[<prev] [next>] [<thread-prev] [day] [month] [year] [list]
Message-ID: <c3dd8050-3d56-47b3-81a5-a4979ccf8bd9@linux.intel.com>
Date: Fri, 29 Dec 2023 10:15:37 +0800
From: "Abdul Rahim, Faizal" <faizal.abdul.rahim@...ux.intel.com>
To: Vladimir Oltean <vladimir.oltean@....com>
Cc: Vinicius Costa Gomes <vinicius.gomes@...el.com>,
Jamal Hadi Salim <jhs@...atatu.com>, Cong Wang <xiyou.wangcong@...il.com>,
Jiri Pirko <jiri@...nulli.us>, "David S . Miller" <davem@...emloft.net>,
Eric Dumazet <edumazet@...gle.com>, Jakub Kicinski <kuba@...nel.org>,
Paolo Abeni <pabeni@...hat.com>, netdev@...r.kernel.org,
linux-kernel@...r.kernel.org
Subject: Re: [PATCH v3 net 0/4] qbv cycle time extension/truncation
Hi Vladimir,
Sorry for the late reply, was on leave.
On 21/12/2023 9:35 pm, Vladimir Oltean wrote:
> (sorry, I started writing this email yesterday, I noticed the
> conversation continued with Paolo)
>
> On Wed, Dec 20, 2023 at 11:25:09AM +0800, Abdul Rahim, Faizal wrote:
>> Hi Vladimir,
>>
>> No worries, I truly appreciate the time you took to review and reply.
>>
>> What prompted this in general is related to my project requirement to enable
>> software QBV cycle time extension, so there's a validation team that created
>> test cases to properly validate cycle time extension. Then I noticed the
>> code doesn't handle truncation properly also, since it's the same code area,
>> I just fixed it together.
>
> We tend to do patch triage between 'net' and 'net-next' based on the
> balance between the urgency/impact of the fix and its complexity.
>
> While it's undoubtable that there are issues with taprio's handling of
> dynamic schedules, you've mentioned yourself that you only hit those
> issues as part of some new development work - they weren't noticed by
> end users. And fixing them is not quite trivial, there are also FIXMEs
> in taprio which suggest so. I'm worried that the fixes may also impact
> the code from stable trees in unforeseen ways.
>
> So I would recommend moving the development of these fixes to 'net-next',
> if possible.
Got it, will move it to net-next.
>> Each time before sending the patch for upstream review, I normally will run
>> our test cases that only validates cycle time extension. For truncation, I
>> modify the test cases on my own and put logs to check if the
>> cycle_time_correction negative value is within the correct range. I probably
>> should have mentioned sooner that I have tested this myself, sorry about
>> that.
>>
>> Example of the test I run for cycle time extension:
>> 1) 2 boards connected back-to-back with i226 NIC. Board A as sender, Board B
>> as receiver
>> 2) Time is sync between 2 boards with phc2sys and ptp4l
>> 3) Run GCL1 on Board A with cycle time extension enabled:
>> tc qdisc replace dev $INTERFACE parent root handle 100 taprio \
>> num_tc 4 \
>> map 3 2 1 0 3 3 3 3 3 3 3 3 3 3 3 3 \
>> queues 1@0 1@1 1@2 1@3 \
>> base-time 0 \
>> cycle-time-extension 1000000 \
>> sched-entry S 09 500000 \
>> sched-entry S 0a 500000 \
>> clockid CLOCK_TAI
>
> Why do you need PTP sync? Cannot this test run between 2 veth ports?

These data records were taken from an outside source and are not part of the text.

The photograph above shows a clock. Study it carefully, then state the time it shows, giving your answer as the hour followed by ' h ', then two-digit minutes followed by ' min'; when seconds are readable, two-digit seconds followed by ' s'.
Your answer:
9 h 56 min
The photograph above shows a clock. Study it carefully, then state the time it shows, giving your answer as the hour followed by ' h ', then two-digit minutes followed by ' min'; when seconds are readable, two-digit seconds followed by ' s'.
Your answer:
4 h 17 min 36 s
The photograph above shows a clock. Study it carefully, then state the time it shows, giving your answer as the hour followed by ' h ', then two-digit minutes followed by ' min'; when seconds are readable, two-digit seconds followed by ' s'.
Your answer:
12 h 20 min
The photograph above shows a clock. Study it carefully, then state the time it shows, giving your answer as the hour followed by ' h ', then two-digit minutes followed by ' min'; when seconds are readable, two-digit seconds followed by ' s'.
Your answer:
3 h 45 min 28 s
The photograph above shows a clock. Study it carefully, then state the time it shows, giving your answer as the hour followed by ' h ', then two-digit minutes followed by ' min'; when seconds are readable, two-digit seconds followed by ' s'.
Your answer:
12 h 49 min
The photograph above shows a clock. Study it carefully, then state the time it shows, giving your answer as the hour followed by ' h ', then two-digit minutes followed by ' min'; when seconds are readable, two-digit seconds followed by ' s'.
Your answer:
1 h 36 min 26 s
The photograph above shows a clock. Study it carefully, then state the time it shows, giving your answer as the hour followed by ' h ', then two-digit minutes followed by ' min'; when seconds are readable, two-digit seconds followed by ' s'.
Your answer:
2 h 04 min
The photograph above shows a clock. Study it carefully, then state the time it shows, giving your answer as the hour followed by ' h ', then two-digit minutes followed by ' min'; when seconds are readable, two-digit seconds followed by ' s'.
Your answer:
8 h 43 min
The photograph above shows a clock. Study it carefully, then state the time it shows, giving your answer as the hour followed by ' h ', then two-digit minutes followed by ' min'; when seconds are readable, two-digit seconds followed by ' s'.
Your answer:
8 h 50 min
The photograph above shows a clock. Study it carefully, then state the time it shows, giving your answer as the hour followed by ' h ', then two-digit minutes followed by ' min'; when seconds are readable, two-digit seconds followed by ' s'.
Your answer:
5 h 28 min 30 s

PTP sync is probably not needed, but the test case already has it (I just
reuse the test case), I assume it's to simulate a complete use case of a
real user.
Let me explore testing using veth ports, haven't tried this before.
>
>> 4) capture tcp dump on Board B
>> 5) Send packets from Board A to Board B with 200us interval via UDP Tai
>
> What is udp_tai? This program?
> https://gist.github.com/jeez/bd3afeff081ba64a695008dd8215866f
>
Yea the base app looks similar to the one that I use, but the one I use is
modified. It's to transmit UDP packets.
>> 6) When packets reached Board B, trigger GCL2 to Board A:
>> CYCLETIME=1000000
>> APPLYTIME=1000000000 # 1s
>> CURRENT=$(date +%s%N)
>> BASE=$(( (CURRENT + APPLYTIME + (2*CYCLETIME)) - ((CURRENT + APPLYTIME)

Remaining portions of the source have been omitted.